____ Source material

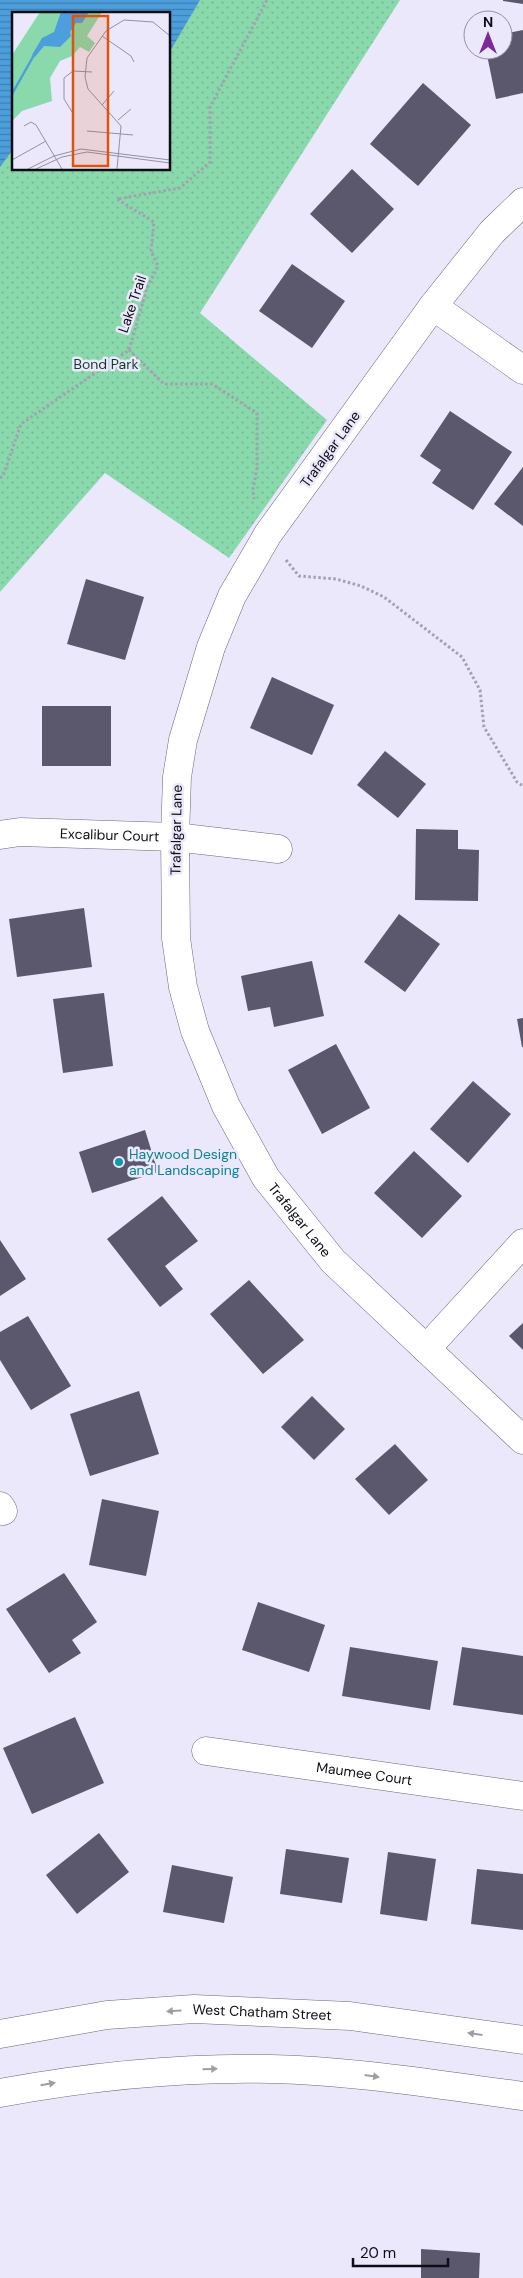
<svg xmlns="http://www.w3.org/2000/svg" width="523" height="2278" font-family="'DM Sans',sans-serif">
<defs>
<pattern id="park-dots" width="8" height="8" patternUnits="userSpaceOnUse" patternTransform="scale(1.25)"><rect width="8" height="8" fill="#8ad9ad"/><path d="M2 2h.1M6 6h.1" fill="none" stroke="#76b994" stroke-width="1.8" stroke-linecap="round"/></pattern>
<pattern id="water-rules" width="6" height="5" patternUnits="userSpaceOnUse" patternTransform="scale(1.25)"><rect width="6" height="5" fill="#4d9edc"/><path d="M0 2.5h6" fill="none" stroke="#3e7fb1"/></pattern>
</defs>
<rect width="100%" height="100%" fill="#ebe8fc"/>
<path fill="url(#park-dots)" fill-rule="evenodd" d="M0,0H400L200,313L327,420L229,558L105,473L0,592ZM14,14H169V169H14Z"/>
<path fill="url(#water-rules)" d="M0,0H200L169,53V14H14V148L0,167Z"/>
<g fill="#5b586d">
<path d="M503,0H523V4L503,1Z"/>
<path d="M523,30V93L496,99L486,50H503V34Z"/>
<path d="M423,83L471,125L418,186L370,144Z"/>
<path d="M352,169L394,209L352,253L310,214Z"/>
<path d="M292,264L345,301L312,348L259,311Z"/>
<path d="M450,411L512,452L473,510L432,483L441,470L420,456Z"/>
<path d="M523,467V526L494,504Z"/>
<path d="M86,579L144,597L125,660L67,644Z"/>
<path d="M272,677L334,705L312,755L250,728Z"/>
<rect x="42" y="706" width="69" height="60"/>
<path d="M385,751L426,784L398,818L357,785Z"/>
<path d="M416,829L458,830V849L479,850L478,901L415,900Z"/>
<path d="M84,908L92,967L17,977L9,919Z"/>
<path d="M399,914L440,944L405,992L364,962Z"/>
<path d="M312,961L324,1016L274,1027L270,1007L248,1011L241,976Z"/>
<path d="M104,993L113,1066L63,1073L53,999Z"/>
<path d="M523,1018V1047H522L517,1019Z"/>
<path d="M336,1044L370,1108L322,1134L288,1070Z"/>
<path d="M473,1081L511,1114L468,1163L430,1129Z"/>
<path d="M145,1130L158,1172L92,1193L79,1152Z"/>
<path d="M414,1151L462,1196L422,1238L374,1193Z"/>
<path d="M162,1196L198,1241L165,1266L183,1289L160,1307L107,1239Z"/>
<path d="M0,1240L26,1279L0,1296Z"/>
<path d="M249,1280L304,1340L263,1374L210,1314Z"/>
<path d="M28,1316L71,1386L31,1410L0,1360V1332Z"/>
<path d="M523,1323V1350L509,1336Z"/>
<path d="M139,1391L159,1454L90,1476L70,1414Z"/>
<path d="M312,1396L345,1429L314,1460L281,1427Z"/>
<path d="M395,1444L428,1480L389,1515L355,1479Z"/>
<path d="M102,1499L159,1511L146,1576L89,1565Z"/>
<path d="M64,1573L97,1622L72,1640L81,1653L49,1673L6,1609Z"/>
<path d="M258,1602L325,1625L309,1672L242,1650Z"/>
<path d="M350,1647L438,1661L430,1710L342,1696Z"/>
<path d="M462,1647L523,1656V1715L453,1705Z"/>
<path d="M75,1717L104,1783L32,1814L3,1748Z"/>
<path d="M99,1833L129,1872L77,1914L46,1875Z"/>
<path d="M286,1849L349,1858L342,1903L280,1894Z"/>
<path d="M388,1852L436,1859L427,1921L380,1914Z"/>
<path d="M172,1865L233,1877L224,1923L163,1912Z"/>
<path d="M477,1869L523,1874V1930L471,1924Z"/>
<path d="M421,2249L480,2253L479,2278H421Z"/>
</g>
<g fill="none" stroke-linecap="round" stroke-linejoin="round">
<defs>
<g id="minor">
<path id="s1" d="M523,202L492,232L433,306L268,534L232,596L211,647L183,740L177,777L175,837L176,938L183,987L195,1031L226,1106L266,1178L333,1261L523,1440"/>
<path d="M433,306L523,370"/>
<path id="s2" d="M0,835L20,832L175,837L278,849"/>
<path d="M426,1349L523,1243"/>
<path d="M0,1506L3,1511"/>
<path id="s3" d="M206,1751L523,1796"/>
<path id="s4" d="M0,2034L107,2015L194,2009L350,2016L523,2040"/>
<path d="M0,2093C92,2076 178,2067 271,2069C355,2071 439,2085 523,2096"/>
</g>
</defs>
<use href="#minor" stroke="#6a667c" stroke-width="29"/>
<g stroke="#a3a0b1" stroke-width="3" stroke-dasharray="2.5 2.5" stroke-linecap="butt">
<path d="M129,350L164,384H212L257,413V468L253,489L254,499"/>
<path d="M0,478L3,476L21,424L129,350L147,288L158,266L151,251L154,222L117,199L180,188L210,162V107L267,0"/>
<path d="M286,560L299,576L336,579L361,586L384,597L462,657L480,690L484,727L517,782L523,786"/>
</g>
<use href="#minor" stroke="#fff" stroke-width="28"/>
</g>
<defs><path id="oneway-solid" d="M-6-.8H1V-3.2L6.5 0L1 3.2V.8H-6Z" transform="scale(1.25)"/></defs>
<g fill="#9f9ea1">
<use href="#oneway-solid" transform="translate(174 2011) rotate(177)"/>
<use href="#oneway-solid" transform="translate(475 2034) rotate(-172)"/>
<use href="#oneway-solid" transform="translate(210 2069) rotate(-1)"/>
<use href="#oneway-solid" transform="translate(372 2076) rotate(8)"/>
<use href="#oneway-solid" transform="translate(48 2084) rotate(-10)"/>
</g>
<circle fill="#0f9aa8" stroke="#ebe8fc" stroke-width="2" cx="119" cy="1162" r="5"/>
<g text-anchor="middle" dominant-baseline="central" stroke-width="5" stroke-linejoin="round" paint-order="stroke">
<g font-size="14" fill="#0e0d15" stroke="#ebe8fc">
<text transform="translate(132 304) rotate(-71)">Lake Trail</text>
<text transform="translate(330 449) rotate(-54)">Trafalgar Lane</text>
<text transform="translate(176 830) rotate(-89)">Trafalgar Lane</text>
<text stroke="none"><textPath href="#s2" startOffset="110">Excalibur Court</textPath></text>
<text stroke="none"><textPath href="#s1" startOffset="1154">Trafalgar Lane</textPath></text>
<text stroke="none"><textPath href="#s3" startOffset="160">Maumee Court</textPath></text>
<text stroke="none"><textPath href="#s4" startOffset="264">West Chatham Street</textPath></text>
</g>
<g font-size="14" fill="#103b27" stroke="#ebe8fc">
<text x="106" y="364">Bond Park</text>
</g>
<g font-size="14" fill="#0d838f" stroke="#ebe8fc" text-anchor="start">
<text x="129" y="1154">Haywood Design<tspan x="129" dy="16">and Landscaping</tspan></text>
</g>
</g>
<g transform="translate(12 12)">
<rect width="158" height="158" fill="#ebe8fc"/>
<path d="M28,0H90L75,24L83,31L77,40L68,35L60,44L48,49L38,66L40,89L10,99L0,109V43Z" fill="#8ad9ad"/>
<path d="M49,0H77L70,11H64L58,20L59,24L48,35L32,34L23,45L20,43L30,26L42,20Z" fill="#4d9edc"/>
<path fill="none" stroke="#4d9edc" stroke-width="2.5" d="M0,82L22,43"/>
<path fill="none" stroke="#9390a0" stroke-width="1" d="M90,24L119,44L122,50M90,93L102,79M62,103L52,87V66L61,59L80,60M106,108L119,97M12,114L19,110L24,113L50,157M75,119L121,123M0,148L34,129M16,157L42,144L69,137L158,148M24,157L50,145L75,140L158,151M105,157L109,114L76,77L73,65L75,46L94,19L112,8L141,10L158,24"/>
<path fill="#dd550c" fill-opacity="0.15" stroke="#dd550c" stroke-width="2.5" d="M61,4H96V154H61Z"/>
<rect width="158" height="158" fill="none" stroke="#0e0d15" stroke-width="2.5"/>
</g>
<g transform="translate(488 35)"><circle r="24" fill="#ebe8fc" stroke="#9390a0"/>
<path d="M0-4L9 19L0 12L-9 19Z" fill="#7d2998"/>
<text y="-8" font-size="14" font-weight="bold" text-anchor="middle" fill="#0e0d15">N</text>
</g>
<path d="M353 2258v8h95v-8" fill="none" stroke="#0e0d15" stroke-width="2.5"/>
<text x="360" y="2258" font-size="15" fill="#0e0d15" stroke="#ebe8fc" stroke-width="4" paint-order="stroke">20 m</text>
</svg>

________
____ Source material

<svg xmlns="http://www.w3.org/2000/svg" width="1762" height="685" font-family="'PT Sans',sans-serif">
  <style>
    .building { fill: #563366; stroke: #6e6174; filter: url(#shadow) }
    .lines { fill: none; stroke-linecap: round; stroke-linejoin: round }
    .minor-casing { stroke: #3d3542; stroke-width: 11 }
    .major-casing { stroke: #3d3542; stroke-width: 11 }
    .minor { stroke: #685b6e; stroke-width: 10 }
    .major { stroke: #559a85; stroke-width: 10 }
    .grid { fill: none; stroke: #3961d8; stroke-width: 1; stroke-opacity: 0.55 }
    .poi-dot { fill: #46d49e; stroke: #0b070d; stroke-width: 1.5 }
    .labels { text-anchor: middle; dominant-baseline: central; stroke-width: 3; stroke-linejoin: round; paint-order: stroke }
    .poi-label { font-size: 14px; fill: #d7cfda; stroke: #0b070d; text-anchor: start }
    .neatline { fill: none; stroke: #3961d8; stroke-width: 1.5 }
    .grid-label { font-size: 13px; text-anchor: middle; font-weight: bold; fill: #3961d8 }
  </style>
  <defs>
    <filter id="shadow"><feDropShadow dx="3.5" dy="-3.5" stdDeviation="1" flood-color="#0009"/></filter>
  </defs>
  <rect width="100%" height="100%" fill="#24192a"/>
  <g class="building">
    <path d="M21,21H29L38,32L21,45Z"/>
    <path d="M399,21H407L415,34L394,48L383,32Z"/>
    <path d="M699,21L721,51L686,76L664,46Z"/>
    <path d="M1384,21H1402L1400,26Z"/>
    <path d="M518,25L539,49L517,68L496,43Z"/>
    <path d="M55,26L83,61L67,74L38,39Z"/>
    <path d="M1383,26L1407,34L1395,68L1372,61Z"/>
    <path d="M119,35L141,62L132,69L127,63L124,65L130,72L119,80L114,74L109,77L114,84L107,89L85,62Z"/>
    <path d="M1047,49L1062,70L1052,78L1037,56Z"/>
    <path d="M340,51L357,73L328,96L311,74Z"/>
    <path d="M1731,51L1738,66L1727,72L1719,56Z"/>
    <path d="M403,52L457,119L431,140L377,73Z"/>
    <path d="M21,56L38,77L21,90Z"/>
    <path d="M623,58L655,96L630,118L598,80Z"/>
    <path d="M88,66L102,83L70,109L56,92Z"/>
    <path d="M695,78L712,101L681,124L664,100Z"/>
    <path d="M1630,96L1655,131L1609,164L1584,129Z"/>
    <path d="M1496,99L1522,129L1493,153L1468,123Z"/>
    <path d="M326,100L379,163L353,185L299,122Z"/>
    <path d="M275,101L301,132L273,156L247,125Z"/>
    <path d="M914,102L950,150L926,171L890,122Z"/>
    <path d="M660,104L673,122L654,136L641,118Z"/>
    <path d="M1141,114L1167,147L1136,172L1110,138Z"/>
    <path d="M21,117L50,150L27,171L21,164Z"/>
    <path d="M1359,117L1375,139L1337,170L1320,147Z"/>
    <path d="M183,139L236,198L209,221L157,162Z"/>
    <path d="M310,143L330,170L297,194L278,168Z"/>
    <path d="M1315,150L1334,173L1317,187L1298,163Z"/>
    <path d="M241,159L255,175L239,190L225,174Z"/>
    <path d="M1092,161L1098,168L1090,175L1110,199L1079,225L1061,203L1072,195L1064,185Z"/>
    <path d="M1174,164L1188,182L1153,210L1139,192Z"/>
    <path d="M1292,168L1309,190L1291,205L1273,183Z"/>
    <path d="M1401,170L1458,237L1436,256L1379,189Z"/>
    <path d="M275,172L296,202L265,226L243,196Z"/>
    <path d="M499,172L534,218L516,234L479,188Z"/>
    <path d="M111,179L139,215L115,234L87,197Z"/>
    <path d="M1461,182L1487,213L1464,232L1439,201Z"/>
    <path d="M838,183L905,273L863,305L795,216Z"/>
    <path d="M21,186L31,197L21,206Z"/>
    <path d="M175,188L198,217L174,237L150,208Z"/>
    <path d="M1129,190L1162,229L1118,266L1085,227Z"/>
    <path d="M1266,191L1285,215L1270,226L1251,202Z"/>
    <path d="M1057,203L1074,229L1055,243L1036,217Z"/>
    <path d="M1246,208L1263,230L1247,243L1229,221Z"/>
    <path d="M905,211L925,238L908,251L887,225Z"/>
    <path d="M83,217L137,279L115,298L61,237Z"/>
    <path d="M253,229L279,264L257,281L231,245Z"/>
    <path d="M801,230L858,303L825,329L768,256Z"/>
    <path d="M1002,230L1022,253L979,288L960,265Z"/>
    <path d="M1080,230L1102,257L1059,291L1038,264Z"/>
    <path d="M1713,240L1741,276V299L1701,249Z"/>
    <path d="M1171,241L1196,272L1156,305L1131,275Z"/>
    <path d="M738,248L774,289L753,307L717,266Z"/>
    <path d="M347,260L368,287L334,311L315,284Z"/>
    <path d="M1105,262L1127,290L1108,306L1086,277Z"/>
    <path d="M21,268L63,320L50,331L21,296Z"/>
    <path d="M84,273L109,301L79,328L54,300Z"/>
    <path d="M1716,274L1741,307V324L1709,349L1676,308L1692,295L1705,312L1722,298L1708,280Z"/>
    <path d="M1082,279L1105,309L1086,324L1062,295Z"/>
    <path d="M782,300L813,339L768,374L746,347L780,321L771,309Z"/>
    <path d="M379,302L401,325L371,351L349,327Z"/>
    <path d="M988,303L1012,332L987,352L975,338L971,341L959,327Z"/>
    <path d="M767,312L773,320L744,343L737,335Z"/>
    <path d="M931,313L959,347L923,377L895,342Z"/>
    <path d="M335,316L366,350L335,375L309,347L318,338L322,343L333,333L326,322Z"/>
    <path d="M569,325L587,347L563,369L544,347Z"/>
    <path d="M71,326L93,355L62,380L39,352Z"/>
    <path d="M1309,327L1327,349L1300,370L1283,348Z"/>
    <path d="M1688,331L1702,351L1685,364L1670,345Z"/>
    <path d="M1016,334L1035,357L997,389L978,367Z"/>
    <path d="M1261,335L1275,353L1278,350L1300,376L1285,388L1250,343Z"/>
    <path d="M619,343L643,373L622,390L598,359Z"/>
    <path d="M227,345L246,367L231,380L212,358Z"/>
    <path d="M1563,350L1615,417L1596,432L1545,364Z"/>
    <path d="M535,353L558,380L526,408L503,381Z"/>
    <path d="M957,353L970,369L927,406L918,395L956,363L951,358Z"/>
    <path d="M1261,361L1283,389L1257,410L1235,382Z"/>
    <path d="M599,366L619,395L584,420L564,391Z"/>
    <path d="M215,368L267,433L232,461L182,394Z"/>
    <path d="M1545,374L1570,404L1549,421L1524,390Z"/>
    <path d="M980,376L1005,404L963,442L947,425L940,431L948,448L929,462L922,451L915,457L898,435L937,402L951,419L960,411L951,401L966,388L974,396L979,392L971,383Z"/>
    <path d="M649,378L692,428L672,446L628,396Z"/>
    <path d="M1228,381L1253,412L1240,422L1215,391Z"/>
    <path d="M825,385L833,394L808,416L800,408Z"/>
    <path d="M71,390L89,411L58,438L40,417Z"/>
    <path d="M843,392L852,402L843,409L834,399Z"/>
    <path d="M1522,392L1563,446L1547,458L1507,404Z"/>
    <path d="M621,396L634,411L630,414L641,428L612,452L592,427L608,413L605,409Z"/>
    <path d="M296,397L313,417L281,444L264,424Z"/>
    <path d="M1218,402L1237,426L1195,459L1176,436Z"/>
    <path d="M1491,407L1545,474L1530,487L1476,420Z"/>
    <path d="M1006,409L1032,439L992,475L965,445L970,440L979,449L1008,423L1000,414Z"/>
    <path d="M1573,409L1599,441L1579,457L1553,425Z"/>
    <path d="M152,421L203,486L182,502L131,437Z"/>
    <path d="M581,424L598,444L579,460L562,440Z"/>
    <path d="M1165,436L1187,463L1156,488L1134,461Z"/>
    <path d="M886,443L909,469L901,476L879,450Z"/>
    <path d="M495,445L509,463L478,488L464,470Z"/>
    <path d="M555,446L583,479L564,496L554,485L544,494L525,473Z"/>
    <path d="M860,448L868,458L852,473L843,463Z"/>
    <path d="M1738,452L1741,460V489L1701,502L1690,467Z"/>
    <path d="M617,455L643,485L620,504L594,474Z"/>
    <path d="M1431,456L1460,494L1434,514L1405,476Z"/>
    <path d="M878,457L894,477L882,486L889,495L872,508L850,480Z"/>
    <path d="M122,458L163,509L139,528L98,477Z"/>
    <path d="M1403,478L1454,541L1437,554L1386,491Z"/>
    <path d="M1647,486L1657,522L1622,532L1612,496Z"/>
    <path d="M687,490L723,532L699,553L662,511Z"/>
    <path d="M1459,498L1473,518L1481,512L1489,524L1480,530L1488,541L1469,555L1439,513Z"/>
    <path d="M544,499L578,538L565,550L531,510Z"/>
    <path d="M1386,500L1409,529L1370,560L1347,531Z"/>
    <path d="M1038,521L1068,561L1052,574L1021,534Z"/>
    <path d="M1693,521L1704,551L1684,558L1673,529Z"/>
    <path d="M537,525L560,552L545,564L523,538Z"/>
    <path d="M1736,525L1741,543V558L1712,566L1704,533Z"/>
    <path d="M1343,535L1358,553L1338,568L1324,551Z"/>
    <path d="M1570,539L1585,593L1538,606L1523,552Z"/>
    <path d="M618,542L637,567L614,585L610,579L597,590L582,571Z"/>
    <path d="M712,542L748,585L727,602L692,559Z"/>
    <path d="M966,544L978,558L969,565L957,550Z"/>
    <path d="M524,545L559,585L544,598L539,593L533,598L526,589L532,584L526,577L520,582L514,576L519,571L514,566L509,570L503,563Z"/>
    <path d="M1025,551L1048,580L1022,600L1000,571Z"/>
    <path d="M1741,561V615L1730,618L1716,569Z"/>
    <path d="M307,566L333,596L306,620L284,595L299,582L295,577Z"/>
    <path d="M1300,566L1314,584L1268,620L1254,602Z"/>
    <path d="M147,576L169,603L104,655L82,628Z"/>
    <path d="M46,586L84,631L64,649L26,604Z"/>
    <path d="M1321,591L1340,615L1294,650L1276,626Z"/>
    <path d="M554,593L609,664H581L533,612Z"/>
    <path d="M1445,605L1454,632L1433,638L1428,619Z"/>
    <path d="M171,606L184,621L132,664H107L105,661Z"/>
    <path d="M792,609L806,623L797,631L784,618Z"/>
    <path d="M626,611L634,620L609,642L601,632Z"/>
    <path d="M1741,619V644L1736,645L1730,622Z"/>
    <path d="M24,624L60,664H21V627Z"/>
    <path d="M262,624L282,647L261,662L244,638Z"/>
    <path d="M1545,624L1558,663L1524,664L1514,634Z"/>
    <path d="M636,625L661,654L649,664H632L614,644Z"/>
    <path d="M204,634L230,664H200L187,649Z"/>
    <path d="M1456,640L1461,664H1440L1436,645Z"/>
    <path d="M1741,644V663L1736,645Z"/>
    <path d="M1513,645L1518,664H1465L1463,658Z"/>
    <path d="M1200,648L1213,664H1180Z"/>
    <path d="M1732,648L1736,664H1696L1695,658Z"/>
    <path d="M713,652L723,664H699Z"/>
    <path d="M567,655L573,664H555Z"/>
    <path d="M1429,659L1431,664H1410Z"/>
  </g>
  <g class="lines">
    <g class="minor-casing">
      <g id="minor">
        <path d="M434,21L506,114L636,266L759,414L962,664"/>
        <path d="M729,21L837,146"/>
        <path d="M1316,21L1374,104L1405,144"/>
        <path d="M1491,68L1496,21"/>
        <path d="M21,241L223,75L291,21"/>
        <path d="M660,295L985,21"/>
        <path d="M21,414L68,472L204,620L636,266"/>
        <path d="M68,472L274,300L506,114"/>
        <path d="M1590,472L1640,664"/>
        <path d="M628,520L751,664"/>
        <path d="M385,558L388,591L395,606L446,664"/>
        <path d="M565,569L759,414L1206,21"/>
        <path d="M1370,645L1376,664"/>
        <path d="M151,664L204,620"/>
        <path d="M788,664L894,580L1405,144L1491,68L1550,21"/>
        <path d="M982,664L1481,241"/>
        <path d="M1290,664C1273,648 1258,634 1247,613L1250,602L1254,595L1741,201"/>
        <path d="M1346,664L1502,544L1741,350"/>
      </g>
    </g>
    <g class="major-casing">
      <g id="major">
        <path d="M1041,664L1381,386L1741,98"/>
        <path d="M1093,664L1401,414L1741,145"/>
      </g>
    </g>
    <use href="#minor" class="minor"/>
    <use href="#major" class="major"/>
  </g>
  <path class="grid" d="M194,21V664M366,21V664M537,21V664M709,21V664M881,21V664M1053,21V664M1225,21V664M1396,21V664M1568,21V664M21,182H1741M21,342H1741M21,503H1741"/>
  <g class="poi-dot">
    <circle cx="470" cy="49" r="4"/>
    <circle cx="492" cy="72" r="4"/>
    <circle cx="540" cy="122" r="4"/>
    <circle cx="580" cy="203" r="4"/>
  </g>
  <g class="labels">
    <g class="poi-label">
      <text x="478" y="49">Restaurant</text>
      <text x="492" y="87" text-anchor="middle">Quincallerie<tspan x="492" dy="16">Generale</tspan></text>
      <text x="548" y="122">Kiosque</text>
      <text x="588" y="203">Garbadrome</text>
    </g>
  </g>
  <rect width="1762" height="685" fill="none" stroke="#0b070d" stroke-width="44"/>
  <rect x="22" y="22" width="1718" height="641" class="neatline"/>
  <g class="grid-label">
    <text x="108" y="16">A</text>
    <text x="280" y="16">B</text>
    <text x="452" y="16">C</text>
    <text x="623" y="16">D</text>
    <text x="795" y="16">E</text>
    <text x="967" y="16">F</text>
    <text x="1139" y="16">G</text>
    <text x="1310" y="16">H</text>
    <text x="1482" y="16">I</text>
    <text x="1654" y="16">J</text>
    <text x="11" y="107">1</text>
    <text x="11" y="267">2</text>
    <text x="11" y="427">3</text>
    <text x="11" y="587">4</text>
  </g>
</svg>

________

» **Problem to solve**: Could you copy every line from the records that has "bold" in it?

» **Exercise answer**:
<text y="-8" font-size="14" font-weight="bold" text-anchor="middle" fill="#0e0d15">N</text>
    .grid-label { font-size: 13px; text-anchor: middle; font-weight: bold; fill: #3961d8 }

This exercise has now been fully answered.